Ao ouvir isso a senhora, que se chamava Consuelo de Hiero, olhou o rapaz dos pés a cabeça e com um olhar de desprezo e uma voz de quem está desapontado disse:
– Serve, agora pinte um retrato meu, e espero que este seja do meu agrado, pelo seu bem.
Consuelo mal acabava de falar e já estava sentando no banquinho em frente do cavalete, inclinando a cabeça e dando um meio sorriso fazendo pose.
Fernando não teve outra opção, desdobrou o cavalete, apanhou os seus pinceis, abriu os potes de tintas e vestiu um avental limpo. Em frente do cavalete, começou a pintar olhando sempre para Consuelo para dar um retoque no quadro, quando a olhava, tinha a impressão de aquele banquinho não conseguiria sustentar a senhora e que logo iria ceder.
Terminando o quadro olhou para Consuelo e depois para sua obra, era incrível a semelhança, Fernando nunca fizera um retrato tão perfeito e fiel à modelo, depois de admirar o seu trabalho, mostrou para Consuelo, que, com um inesperado espanto, disse indignada:
– Mais que ultraje! Eu nunca fui tão ofendida! – ela dizia sempre elevando o tom de voz – Eu não sou assim tão gorda!

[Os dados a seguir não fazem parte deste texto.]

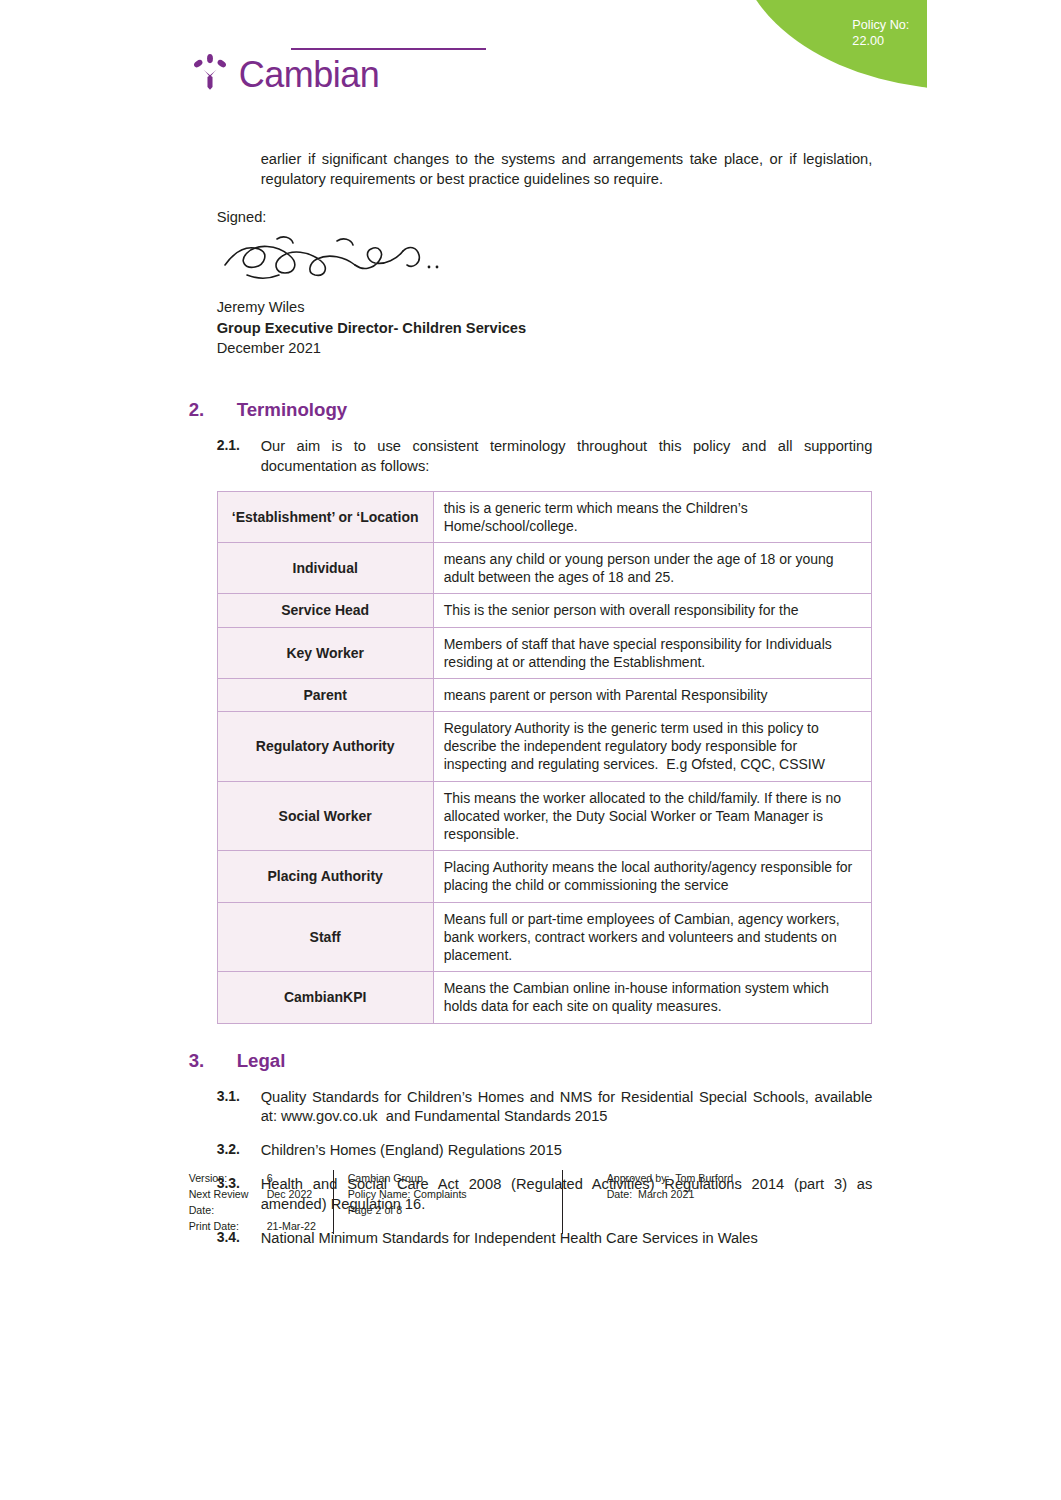Policy No:
22.00
Cambian
earlier if significant changes to the systems and arrangements take place, or if legislation, regulatory requirements or best practice guidelines so require.
Signed:
Jeremy Wiles
Group Executive Director- Children Services
December 2021
2. Terminology
2.1.
Our aim is to use consistent terminology throughout this policy and all supporting documentation as follows:
| ‘Establishment’ or ‘Location | this is a generic term which means the Children’s Home/school/college. |
| Individual | means any child or young person under the age of 18 or young adult between the ages of 18 and 25. |
| Service Head | This is the senior person with overall responsibility for the |
| Key Worker | Members of staff that have special responsibility for Individuals residing at or attending the Establishment. |
| Parent | means parent or person with Parental Responsibility |
| Regulatory Authority | Regulatory Authority is the generic term used in this policy to describe the independent regulatory body responsible for inspecting and regulating services. E.g Ofsted, CQC, CSSIW |
| Social Worker | This means the worker allocated to the child/family. If there is no allocated worker, the Duty Social Worker or Team Manager is responsible. |
| Placing Authority | Placing Authority means the local authority/agency responsible for placing the child or commissioning the service |
| Staff | Means full or part-time employees of Cambian, agency workers, bank workers, contract workers and volunteers and students on placement. |
| CambianKPI | Means the Cambian online in-house information system which holds data for each site on quality measures. |
3. Legal
3.1.
Quality Standards for Children’s Homes and NMS for Residential Special Schools, available at: www.gov.co.uk and Fundamental Standards 2015
3.2.
Children’s Homes (England) Regulations 2015
3.3.
Health and Social Care Act 2008 (Regulated Activities) Regulations 2014 (part 3) as amended) Regulation 16.
3.4.
National Minimum Standards for Independent Health Care Services in Wales
Version: 6
Next Review Date: Dec 2022
Print Date: 21-Mar-22
Cambian Group
Policy Name: Complaints
Page 2 of 8
Approved by: Tom Burford
Date: March 2021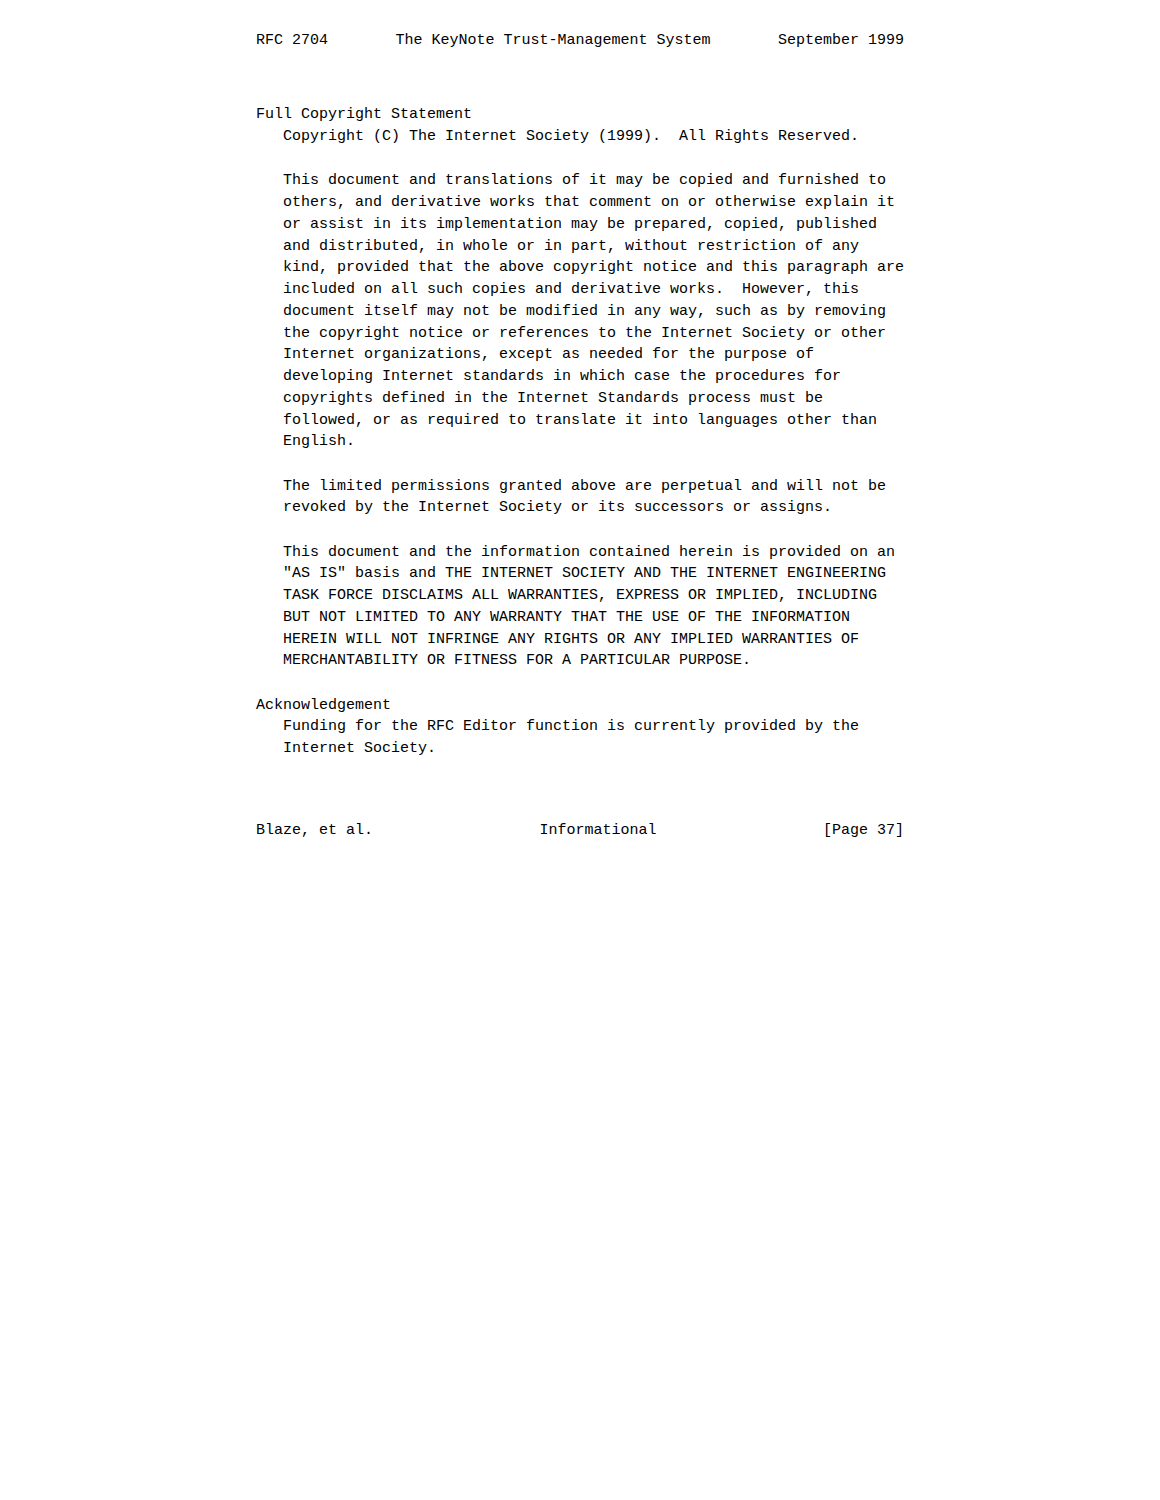RFC 2704 The KeyNote Trust-Management System September 1999
Full Copyright Statement
Copyright (C) The Internet Society (1999). All Rights Reserved.
This document and translations of it may be copied and furnished to others, and derivative works that comment on or otherwise explain it or assist in its implementation may be prepared, copied, published and distributed, in whole or in part, without restriction of any kind, provided that the above copyright notice and this paragraph are included on all such copies and derivative works. However, this document itself may not be modified in any way, such as by removing the copyright notice or references to the Internet Society or other Internet organizations, except as needed for the purpose of developing Internet standards in which case the procedures for copyrights defined in the Internet Standards process must be followed, or as required to translate it into languages other than English.
The limited permissions granted above are perpetual and will not be revoked by the Internet Society or its successors or assigns.
This document and the information contained herein is provided on an "AS IS" basis and THE INTERNET SOCIETY AND THE INTERNET ENGINEERING TASK FORCE DISCLAIMS ALL WARRANTIES, EXPRESS OR IMPLIED, INCLUDING BUT NOT LIMITED TO ANY WARRANTY THAT THE USE OF THE INFORMATION HEREIN WILL NOT INFRINGE ANY RIGHTS OR ANY IMPLIED WARRANTIES OF MERCHANTABILITY OR FITNESS FOR A PARTICULAR PURPOSE.
Acknowledgement
Funding for the RFC Editor function is currently provided by the Internet Society.
Blaze, et al. Informational [Page 37]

Peso, no máximo, uns sessenta quilos, talvez sessenta e dois, mas eu nunca chegaria a este ponto – disse a ultima parte apontando o dedo para o quadro – quero que refaça seu trabalho, pinte novamente e lembre apenas sessenta quilos e nada a mais!
Novamente Fernando teve que refazer o seu trabalho, nunca esteve tão ofendido, mas não tinha outra opção, por mais perfeito que estivesse o retrato, sempre tinha que ceder a vontade do cliente. Terminado novamente o quadro, com a imagem de Consuelo três vezes menor do que a realidade mostrou-o a senhora que deu um sorriso torto e disse:
– Agora sim esta sou eu, apesar de que... – disse dando uma pausa para analisar seu retrato de borda a borda – Ah sim é claro, minha face está completamente errada, meus olhos não são assim tão pequenos e minha boca não é assim tão grande. Refaça novamente o quadro e é melhor você andar mais rápido, não tenho a noite toda.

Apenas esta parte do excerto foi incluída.